Il y a, pour nous, plus de compréhension d’art, plus d’intuition de notre métier, plus d’idées et de mots justes, même lorsqu’ils aboutissent à une opinion contraire à la nôtre, dans deux lignes de Fromentin que dans tout un chapitre de Taine. Certes, autant que personne, j’admire comme il convient la langue de Taine, et la parfaite méthode avec laquelle sont déduits les raisonnemens et construites ses théories sur l’art en Italie, par exemple.

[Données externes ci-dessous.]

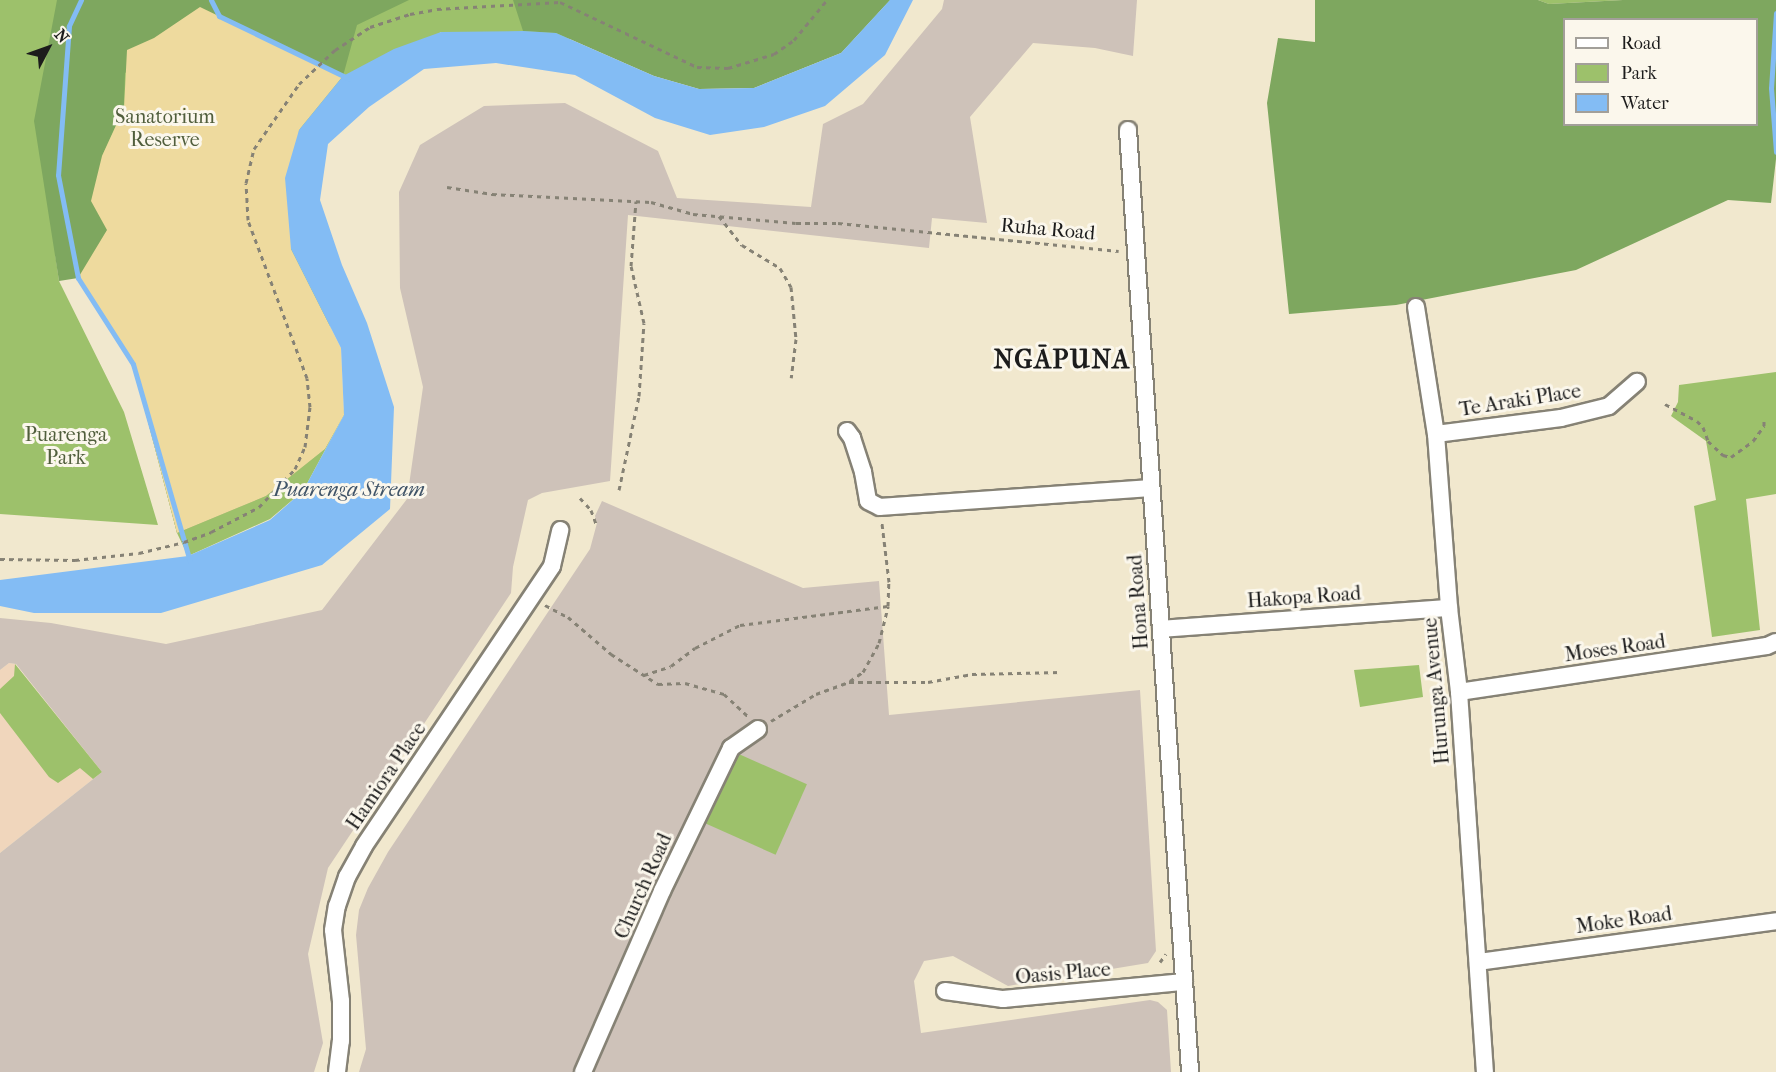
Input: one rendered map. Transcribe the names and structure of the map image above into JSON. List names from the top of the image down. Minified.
{"streets":{"street":["Te Araki Place","Hakopa Road","Hona Road","Moses Road","Hurunga Avenue","Hamiora Place","Church Road","Moke Road","Oasis Place"],"path":["Ruha Road"]},"crossings":[["Ruha Road","Hona Road"],["Te Araki Place","Hurunga Avenue"],["Hakopa Road","Hona Road"],["Hakopa Road","Hurunga Avenue"],["Hona Road","Oasis Place"],["Moses Road","Hurunga Avenue"],["Hurunga Avenue","Moke Road"]],"districts":["NGĀPUNA"],"water":["Puarenga Stream"],"parks":["Sanatorium Reserve","Puarenga Park"],"legend":["Road","Park","Water"],"north":"top right"}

Mais je relis en vain, au cœur de cette Italie même, où je reviens tous les ans, et où j’écris ces lignes, les plus célèbres pages de ce livre de philosophe en voyage, sans y retrouver jamais un reflet de l’émotion particulière que donnent au peintre, en cette terre de lumière, les chefs-d’œuvre de la peinture ; sans y découvrir les paroles adéquates qui contiennent le sens de mon métier et le secret de mon art. Les Italiens disent très finement que certaines choses n’ont pas de valeur marchande, mais seulement un prezzo daffezione, et je traduis : « un prix selon l’amour ». Comprendre, dans le beau sens latin de intelligere, avoir une certaine divination de l’art, c’est une sensibilité de don, c’est presque une maladie particulière. Aussi, malgré nous, nous semble-t-il toujours que, en dehors des questions d’archéologie et d’histoire, la critique même la plus équitable, même la mieux informée est un peu à côté de la vérité, puisqu’elle est à côté de l’émotion. Qu’y faire ? Peut-être en sourire, de peur de se fâcher, et continuer notre chemin.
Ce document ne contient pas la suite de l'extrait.